I have always loved this time of year with its unique mix of experiences: endings and beginnings intertwined with one another as summer's lease runs out, and the annual cycle of activities starts up again, and children go back to school, and it's students rather than tourists who are now walking these ancient streets.
 
The rhythms of Cathedral life haven't quite been paused during the summer, as readers of my August blog will recall. But the pace changes with September. On the last weekend the Cathedral Choir is on holiday, we enjoy our annual visit from the Buxton Madrigal Singers. As usual they are here for the last big festival of the summer, the Translation of the Relics of St Cuthbert. On the Sunday nearest 4 September, we commemorate the day in 1104 when the first phase of the Cathedral's construction was completed. The sanctuary and quire were finished, and in an elaborate and carefully documented ceremony, Cuthbert's body was placed in his new shrine. Today the whole congregation processes to the shrine where incense is swung (yes, it's still permitted despite worries about 'legal highs'), and prayers are said. It's a high day in the calendar, and for Durham people marks the threshold between summer and autumn.
 
The Cathedral choir returns, and the rhythm of daily evensong resumes. How good it is to see and hear them again. We are grateful for all the choirs that visit over the summer, but there is nothing like your own Cathedral choir. At first, we miss the old familiar faces in the choirstalls: last term, a larger cohort than usual reached their top year in the choir and left to go on to other schools. We always wonder how the survivors can possibly reach the standards of last year...but they always do, even if the first evensong or two are a trifle more tentative than we are used to. I say to the choristers that confidence is all they need. Everything else is there.
 
This year there is a major service on Day 2 of the new choir term. This is the day when The Queen overtakes Queen Victoria as the longest-serving Monarch in British history. The Lord Lieutenant has summoned the county to celebrate at the exact time (5.30pm) this threshold is reached. The music includes music used at the Coronation including Zadok the Priest, sung at every coronation since George II's. The choir distinguishes itself magnificently in front of a large and appreciative congregation.

### Source information

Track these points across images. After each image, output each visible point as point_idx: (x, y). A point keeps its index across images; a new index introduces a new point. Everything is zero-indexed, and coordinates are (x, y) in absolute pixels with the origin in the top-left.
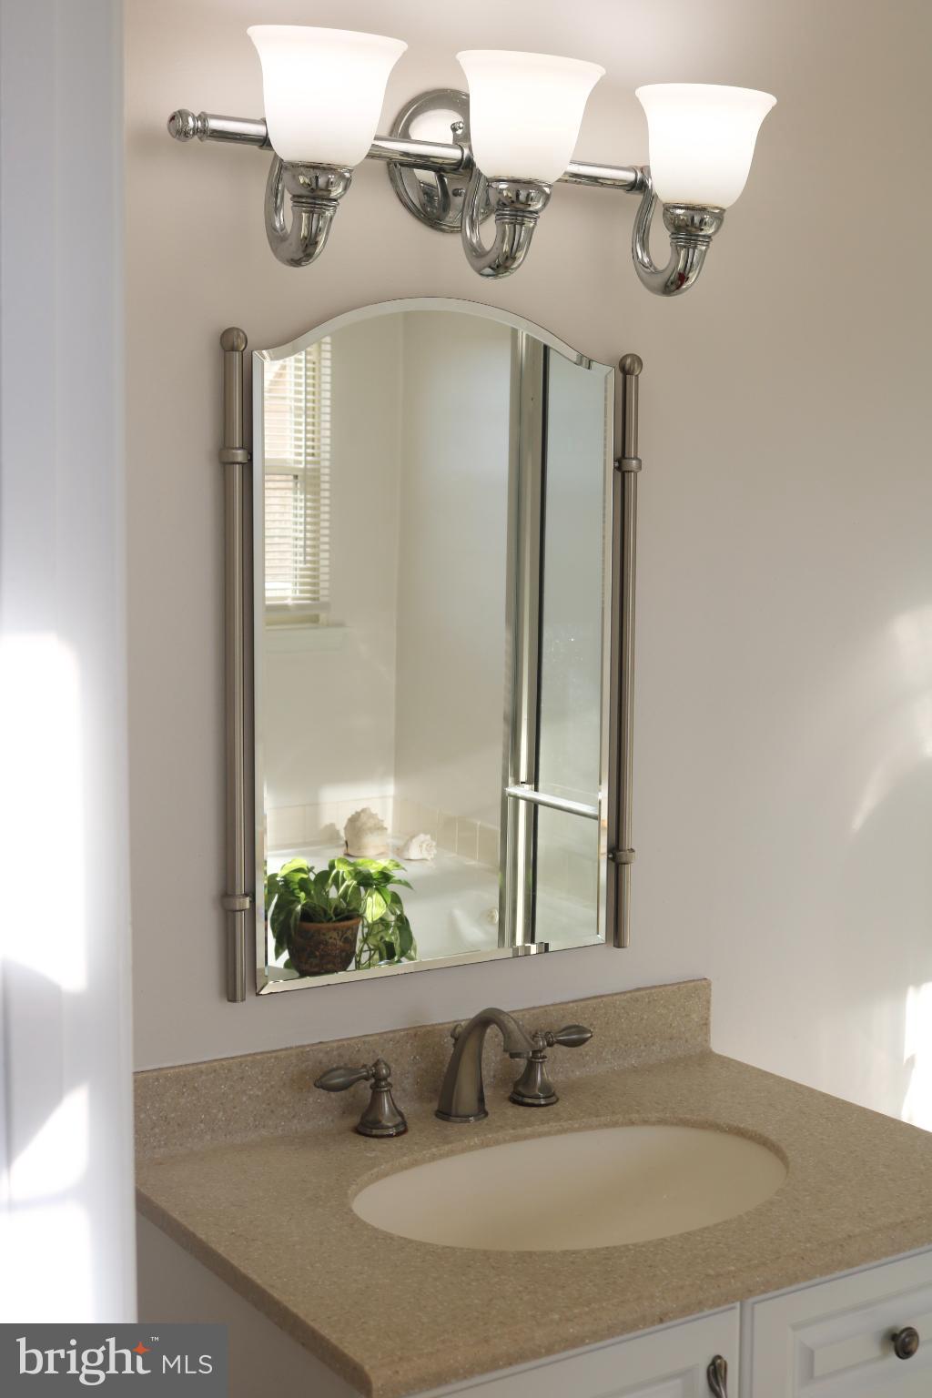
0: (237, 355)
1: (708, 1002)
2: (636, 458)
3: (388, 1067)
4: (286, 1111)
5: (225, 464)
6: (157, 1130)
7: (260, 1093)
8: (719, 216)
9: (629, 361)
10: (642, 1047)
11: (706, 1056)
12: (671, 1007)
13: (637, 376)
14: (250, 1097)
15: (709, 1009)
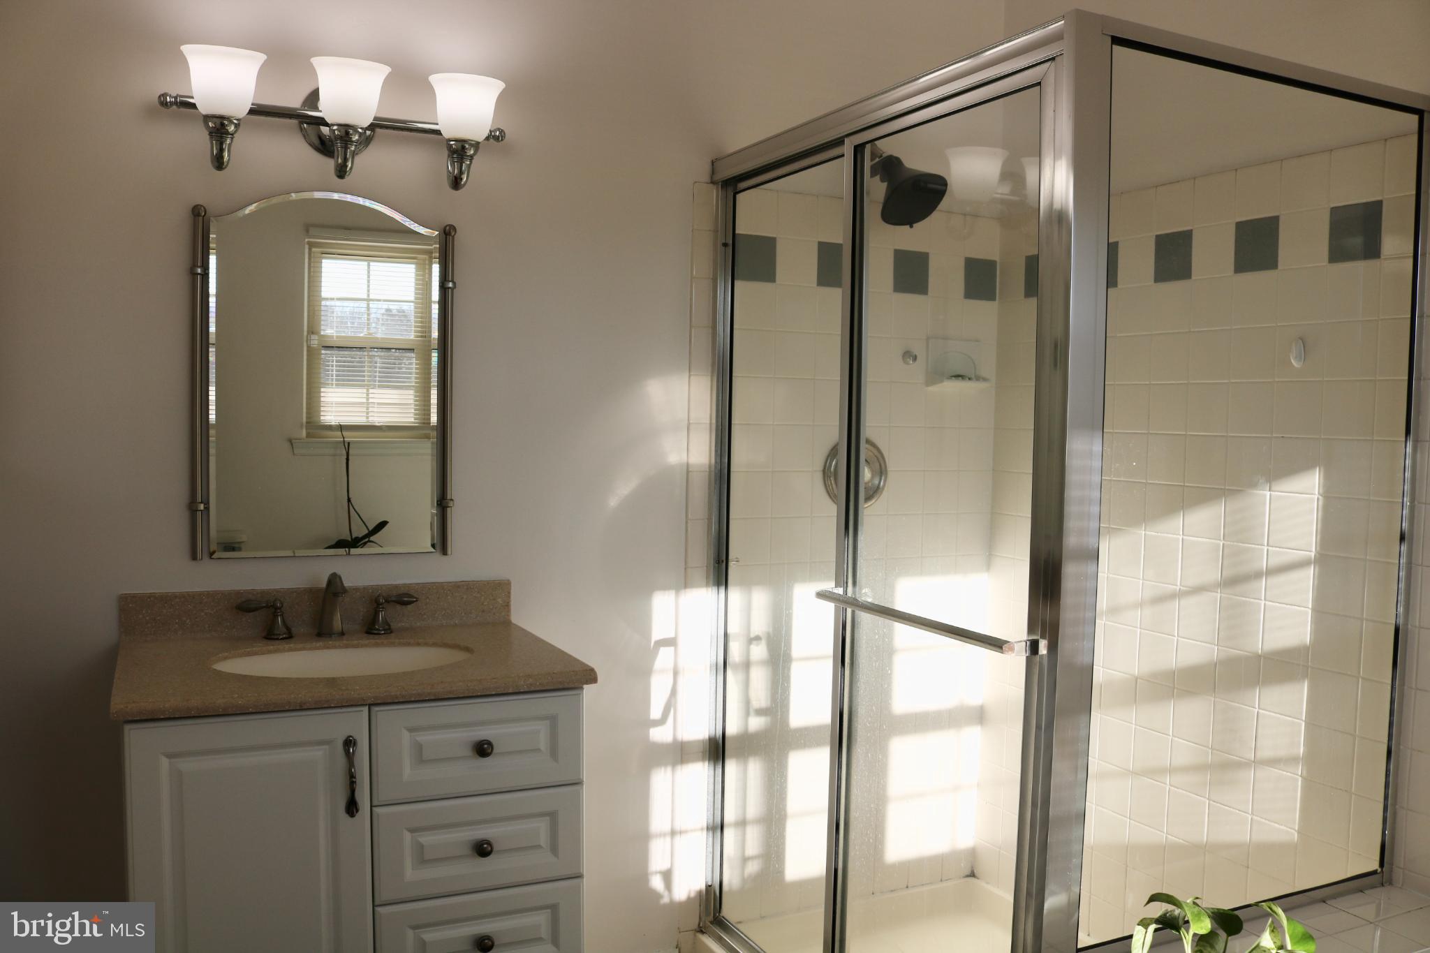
0: (201, 218)
1: (509, 593)
2: (452, 281)
3: (282, 604)
4: (229, 624)
5: (193, 274)
6: (149, 625)
7: (212, 612)
8: (476, 145)
9: (448, 228)
10: (463, 614)
11: (507, 623)
12: (483, 593)
13: (453, 237)
14: (206, 614)
15: (509, 597)
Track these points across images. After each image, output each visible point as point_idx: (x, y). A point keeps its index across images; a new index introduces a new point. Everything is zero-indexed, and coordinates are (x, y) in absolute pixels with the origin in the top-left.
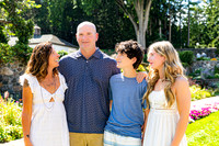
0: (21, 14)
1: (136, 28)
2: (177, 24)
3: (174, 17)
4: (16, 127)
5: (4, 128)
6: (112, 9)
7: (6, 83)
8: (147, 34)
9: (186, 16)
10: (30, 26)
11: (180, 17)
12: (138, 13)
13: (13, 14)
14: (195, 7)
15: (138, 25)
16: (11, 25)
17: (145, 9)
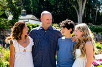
0: (15, 3)
1: (77, 13)
2: (100, 12)
3: (99, 8)
5: (4, 63)
6: (65, 2)
8: (83, 16)
10: (20, 10)
12: (79, 5)
13: (10, 3)
15: (79, 11)
16: (9, 9)
17: (83, 2)
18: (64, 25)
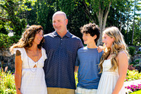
0: (17, 15)
2: (126, 29)
4: (12, 90)
5: (4, 91)
6: (81, 16)
7: (6, 61)
9: (132, 23)
10: (24, 24)
11: (128, 24)
12: (99, 20)
13: (11, 14)
14: (139, 17)
16: (10, 22)
17: (103, 17)
18: (86, 30)
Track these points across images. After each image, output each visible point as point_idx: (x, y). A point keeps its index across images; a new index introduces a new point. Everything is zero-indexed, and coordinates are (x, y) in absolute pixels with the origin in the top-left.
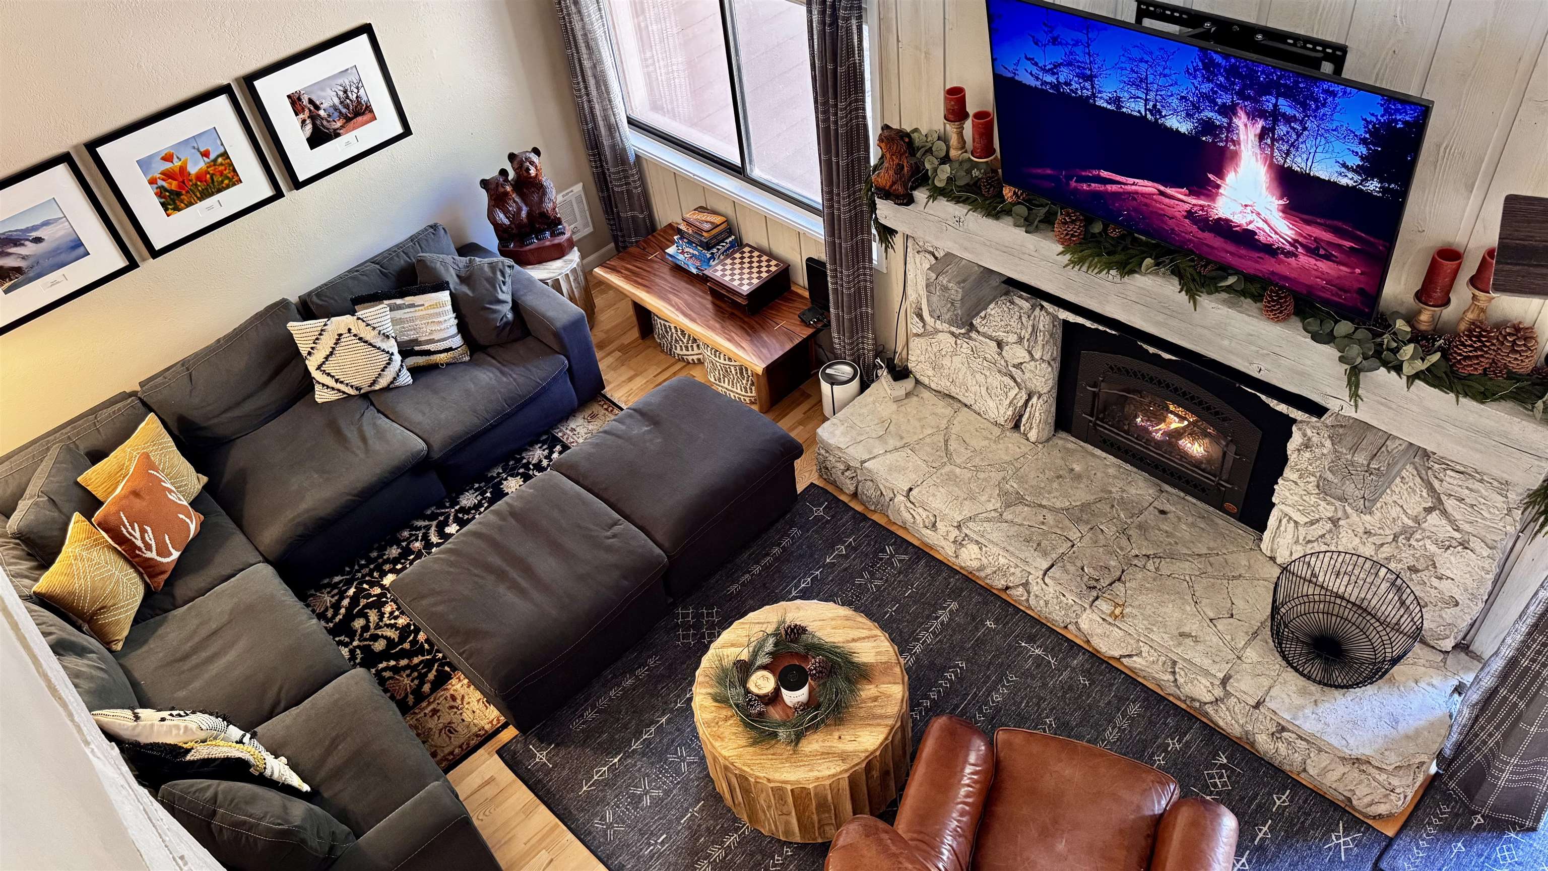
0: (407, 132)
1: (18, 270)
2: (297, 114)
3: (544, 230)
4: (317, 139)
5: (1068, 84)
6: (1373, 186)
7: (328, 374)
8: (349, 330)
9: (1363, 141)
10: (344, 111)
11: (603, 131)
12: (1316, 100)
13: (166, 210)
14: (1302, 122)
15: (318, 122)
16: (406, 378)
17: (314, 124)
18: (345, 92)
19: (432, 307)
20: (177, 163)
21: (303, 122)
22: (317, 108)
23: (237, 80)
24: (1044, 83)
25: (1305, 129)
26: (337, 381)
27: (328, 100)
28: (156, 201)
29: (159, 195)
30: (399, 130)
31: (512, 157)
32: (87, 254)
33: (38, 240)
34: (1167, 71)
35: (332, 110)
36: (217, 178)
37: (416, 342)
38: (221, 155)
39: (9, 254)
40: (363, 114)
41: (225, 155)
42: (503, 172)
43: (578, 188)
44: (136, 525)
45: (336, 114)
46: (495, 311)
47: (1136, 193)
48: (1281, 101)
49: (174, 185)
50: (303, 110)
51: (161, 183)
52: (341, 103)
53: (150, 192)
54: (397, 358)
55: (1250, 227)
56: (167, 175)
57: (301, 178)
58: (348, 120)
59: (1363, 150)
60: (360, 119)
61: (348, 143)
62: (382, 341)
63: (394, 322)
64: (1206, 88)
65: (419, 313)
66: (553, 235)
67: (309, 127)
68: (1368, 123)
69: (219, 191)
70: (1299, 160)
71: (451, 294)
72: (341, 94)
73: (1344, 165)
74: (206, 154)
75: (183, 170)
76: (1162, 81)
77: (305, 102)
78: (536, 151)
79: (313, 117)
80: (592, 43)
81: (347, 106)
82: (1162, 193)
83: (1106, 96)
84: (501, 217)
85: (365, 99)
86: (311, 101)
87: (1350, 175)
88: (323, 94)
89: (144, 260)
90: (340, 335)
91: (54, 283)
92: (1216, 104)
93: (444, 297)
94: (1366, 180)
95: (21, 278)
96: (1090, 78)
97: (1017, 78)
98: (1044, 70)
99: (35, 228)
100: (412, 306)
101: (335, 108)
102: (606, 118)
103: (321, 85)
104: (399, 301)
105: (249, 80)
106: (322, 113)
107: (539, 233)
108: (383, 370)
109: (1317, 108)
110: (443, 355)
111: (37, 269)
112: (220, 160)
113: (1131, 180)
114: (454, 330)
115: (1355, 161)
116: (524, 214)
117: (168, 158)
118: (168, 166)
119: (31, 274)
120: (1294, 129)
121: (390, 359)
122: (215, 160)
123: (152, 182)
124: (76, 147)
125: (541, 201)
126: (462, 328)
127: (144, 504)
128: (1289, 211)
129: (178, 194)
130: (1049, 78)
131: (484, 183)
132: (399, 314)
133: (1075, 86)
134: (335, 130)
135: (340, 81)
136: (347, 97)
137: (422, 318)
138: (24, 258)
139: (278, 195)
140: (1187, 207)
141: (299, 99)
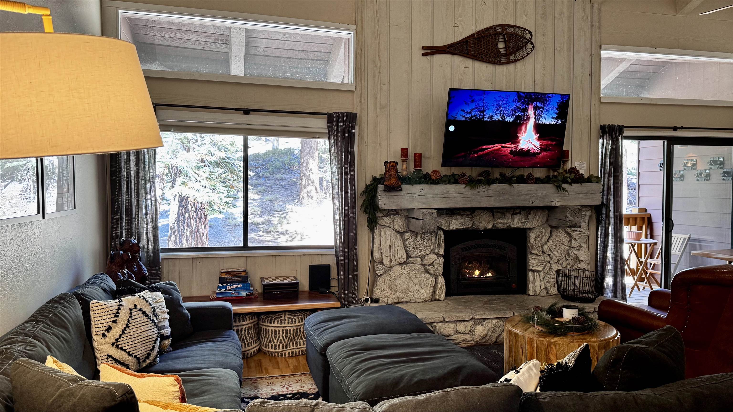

### Try it
In the Durham Cathedral passage, what piece of coronation music has been sung at every coronation since George II's? The records were taken from a separate source.

### Response
Zadok the Priest.